2. Failing test: `scadalink audit-log query --user alice` works but emits a deprecation warning to stderr.
3. Failing test: `scadalink audit query --since ...` (the NEW operational command) and `scadalink audit-config query --user ...` (the renamed config command) are clearly different surfaces and do not conflict.
4. Implement.
5. Run: pass.
6. Commit: `refactor(cli): rename audit-log → audit-config with deprecation alias`.
#### M8-T8: CLI README + help text updates
**Files:**
- Modify: `src/ScadaLink.CLI/README.md` — document the new `audit` group, the renamed `audit-config` group, the permission requirements, the `verify-chain` no-op note, and the CLI ↔ UI filter parity.
- Modify: each subcommand's `--help` description for clarity.
**Steps:**
1. Inline doc edits.
2. Verify `scadalink audit --help` and `scadalink audit-config --help` produce the documented output.
3. Commit: `docs(cli): document new scadalink audit group and audit-config rename`.
#### M8-T9: CLI integration test — end-to-end query + export
**Files:**
- Create: `tests/ScadaLink.IntegrationTests/Cli/AuditCliEndToEndTests.cs` — boots central with a populated AuditLog table; invokes `scadalink audit query --since ...` against the running ManagementService; asserts results match the database. Same for export.
**Steps:**
1. Sketch test using existing IntegrationTests harness.
2. Iterate until all flag combinations work end-to-end.
3. Commit: `test(cli): scadalink audit end-to-end against running ManagementService`.
### M8 — Risk callouts
- **Operator script breakage from the `audit-log` rename:** the deprecation alias is the safety net but only for one minor version; document the deprecation timeline clearly in the CLI README. Coordinate with anyone running `audit-log` in CI/cron.
- **Parquet output:** requires a Parquet writer library. If one isn't already in `Directory.Packages.props`, add the smallest viable dependency (`ParquetSharp` or `Parquet.Net`). Decide during M8 brainstorm.

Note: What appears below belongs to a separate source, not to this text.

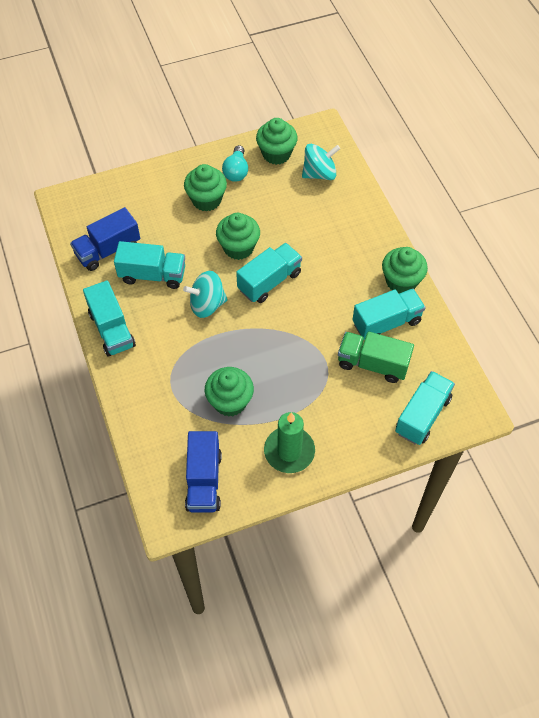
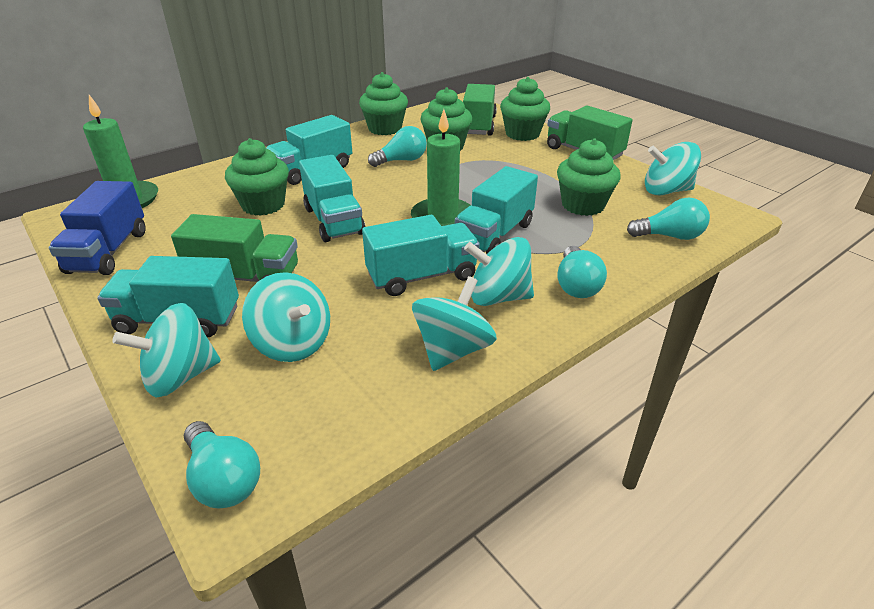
blue truck: [70,207,140,271] [185,431,222,513] = 2 -> [48,181,145,275] = 1
green candle: [264,412,315,473] = 1 -> [83,95,158,208] [411,109,471,226] = 2
green truck: [338,331,414,383] = 1 -> [171,214,298,282] [463,84,497,136] [547,106,633,160] = 3
turquoise light bulb: [222,145,248,182] = 1 -> [184,421,260,509] [368,126,427,167] [557,246,607,298] [627,197,710,240] = 4
turquoise spinning top: [183,271,228,318] [302,144,340,180] = 2 -> [113,303,221,397] [242,272,330,362] [412,276,497,371] [464,237,534,306] [645,142,701,195] = 5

- **Streaming export from CLI:** the CLI invokes the ManagementService HTTP endpoint, which itself streams. Confirm `HttpClient.SendAsync` with `HttpCompletionOption.ResponseHeadersRead` is used so the CLI doesn't buffer the whole response.

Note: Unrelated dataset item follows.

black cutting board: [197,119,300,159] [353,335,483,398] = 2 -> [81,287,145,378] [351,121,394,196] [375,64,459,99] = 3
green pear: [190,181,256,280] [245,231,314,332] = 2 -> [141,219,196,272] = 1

- **Permission model parity:** ensure the CLI's permission errors mirror the UI's (HTTP 403 → CLI exit code 2 with a clear message).
---
## Cross-cutting concerns (apply at every milestone)

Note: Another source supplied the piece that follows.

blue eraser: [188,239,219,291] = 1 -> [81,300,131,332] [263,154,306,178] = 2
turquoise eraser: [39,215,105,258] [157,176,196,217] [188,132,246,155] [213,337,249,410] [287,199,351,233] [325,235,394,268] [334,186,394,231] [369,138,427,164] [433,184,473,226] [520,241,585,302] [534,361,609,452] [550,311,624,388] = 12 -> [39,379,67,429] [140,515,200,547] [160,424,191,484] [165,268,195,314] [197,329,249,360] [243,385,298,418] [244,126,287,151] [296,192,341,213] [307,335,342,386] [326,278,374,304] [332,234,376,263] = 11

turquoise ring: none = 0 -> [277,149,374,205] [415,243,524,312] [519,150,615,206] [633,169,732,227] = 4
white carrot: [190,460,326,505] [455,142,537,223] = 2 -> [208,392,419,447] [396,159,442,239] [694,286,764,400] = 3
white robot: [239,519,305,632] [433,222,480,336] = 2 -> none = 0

- **Branching:** every milestone gets its own `feature/audit-log-mN-<slice>` branch; merged with `--no-ff` to `main` on milestone completion. No pushes without explicit user authorization.
- **Tests:** Every task adds tests first (failing test → impl → passing test). Existing tests must keep passing.
- **Commits:** small and frequent. Bite-sized per writing-plans skill.
- **Reviews:** per the bundling cadence in user memory — group small adjacent tasks into a single implementer dispatch, run one combined spec+quality review per bundle, then a final cross-bundle review at end of milestone.
- **Docs:** if implementation reveals a design gap, fix the design doc FIRST (in `docs/requirements/Component-AuditLog.md` and/or `alog.md`), commit, then implement. Don't let the code and docs drift.
- **Infra:** the 3 `infra/*` working-tree modifications still uncommitted on `main` are unrelated and stay that way unless the user explicitly addresses them. Use explicit `git add <path>` throughout, never `git commit -am`.
---
## Per-milestone execution flow (template)
When a milestone is about to start, run this sequence:
1. **Brainstorm**: short skill invocation to nail any code-level decisions not fixed in the spec (test fixture placement, migration helper choice, etc.).
2. **Writing-plans**: produce a milestone-specific plan with TDD detail per task — saved to `docs/plans/2026-XX-XX-auditlog-mN-<slice>.md` + peer `.tasks.json`.
3. **Subagent-driven execution**: bundle small tasks per cadence preference; per-bundle implementer + combined reviewer; cross-milestone review at end; merge to `main` with `--no-ff`.
The roadmap is the contract for what each milestone ships; the per-milestone plan is the contract for how it gets built.